A gauche, une très grande chambre avec salle de bain où j’ai installé mon neveu. A droite, mon espace à moi composé d'une suite parentale et de mon bureau. C’est dans celui-ci qu'ils s’ arrêtent. Une grande fenêtre donne sur l’exploitation proprement dite. Le regard stupéfait de Fabien me fait plaisir. Les serres s'étendent juste derrière la maison.
— Tu gères tout cela tout seul ? s'étonne le jeune homme.
— Oui, la plupart du temps. Je travaille avec des restaurants essentiellement. Je ramasse tôt le matin, je stocke dans le bâtiment à côté, le bleu, dis-je en le montrant du doigt. Certains clients viennent récupérer, pour d’autres je livre.
— Comment as-tu fait aujourd'hui ? Tu étais à l’aéroport.

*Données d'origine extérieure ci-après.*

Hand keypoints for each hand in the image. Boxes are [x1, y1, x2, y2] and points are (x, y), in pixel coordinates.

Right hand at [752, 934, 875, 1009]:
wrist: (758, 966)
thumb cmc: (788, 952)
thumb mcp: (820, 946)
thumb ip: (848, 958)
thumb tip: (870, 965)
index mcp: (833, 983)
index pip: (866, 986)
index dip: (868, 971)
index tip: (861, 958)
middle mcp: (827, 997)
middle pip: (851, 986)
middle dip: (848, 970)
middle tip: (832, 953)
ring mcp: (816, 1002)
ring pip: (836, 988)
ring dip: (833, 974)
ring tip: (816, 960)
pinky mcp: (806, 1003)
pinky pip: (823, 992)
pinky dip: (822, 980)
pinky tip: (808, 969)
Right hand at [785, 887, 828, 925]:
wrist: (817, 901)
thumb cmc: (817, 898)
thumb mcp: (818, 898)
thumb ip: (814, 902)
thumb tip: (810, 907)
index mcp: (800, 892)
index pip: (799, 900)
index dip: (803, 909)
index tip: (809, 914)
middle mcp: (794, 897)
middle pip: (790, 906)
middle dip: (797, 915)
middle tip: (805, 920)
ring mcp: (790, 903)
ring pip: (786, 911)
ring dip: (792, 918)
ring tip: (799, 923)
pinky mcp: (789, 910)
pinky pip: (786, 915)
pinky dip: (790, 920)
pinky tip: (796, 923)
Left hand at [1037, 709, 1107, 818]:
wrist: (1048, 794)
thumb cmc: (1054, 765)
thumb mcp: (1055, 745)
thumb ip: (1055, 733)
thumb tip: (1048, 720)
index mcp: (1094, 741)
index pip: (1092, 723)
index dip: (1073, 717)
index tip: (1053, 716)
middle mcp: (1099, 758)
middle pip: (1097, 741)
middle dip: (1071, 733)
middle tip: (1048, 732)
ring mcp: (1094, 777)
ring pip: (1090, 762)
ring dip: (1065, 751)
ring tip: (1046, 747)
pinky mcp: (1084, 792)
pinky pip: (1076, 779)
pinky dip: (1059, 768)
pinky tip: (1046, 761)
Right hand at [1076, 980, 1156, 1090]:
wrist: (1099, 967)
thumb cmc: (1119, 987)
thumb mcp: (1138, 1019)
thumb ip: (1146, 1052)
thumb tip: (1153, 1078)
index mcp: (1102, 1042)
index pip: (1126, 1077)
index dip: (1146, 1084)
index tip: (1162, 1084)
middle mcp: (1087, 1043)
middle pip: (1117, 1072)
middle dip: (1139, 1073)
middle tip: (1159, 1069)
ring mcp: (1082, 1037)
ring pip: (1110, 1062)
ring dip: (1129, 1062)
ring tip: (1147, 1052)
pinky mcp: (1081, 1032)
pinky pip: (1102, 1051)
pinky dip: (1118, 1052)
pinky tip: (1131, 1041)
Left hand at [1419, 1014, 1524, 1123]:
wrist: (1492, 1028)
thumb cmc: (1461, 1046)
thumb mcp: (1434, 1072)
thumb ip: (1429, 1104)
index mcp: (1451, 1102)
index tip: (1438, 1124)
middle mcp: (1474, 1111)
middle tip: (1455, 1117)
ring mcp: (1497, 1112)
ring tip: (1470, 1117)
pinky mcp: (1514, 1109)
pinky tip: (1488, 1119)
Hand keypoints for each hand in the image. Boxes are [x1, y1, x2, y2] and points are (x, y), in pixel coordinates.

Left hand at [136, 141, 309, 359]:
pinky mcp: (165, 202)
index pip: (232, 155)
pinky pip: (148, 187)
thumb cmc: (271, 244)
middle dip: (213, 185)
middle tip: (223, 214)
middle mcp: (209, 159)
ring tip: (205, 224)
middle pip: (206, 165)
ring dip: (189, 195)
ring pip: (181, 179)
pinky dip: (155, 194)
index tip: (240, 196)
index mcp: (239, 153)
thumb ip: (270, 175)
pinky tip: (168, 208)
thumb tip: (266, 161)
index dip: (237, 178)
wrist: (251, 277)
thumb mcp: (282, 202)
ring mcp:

— J’ai ramassé très tôt avant d'y aller et le lundi il n'y a pas de livraison. Au pire, Frédéric y serait allé à ma place, c’est déjà arrivé.
— Et tu gagnes ta vie avec cela ?
Je souris. Cette question, je l’ai entendu tellement de fois. Lisant dans les yeux de mes différents interlocuteurs une sincère inquiétude sur mes gains potentiels.
— Oui, me contenté-je de dire. Cet après-midi, je t’explique comment nous allons nous organiser. Mais là, Il est temps d’aller préparer à manger, j’ai faim.
La cuisine ouverte sur la pièce de vie est simple mais bien équipée. Je cuisine peu depuis ma rencontre avec Martin. Devant lui, je me sens souvent gauche et préfère de loin le laisser faire. Je m’active sous le regard silencieux de mon neveu.
— Est-ce qu'il y a des trucs que tu n'aimes pas, questionné-je tout en débitant des tranches de concombre avec dextérité .
— Les légumes, blague Fabien. Je ne sais pas vraiment, le repas est vite expédié à la maison. Je m’assois, je mange, je me tire. Je vais manger au lycée ?
— J’ai essayé de m'organiser pour que tu manges ici, mais c'est très compliqué. Tu as peu de temps et je risque d’être très souvent à la bourre. Le self a bonne réputation. Je te propose un truc : tu essayes comme cela et si tu n’aimes pas, on avisera.
Je redresse la tête pour examiner la réaction de l’adolescent. Celui-ci a le visage fermé comme tout à l’heure. Posant mon couteau sur le plan de travail, j’empoigne le fauteuil et m'accroupis face à lui.
— Écoute, Fabien. Tu dois m’expliquer pourquoi tu te fermes ainsi. Je ne suis pas idiot.
— Ton lycée, demande-t-il, il est adapté aux mecs comme moi ?
— Bien évidemment, le rassuré-je. Le proviseur m'a dit que quelqu'un t'aiderait les premiers temps…
— Je n’ai pas besoin d’aide, ronchonne-t-il. S’il n’y avait que moi, j'arrêterais l’école. J’ai le droit, j’ai plus de seize ans.
— Je ne crois pas que ce soit une bonne idée, mais nous en reparlerons.
— Laisse tomber, je connais le truc, s'énerve-t-il. Tu n'es pas mieux qu'eux et il se dérobe une fois de plus.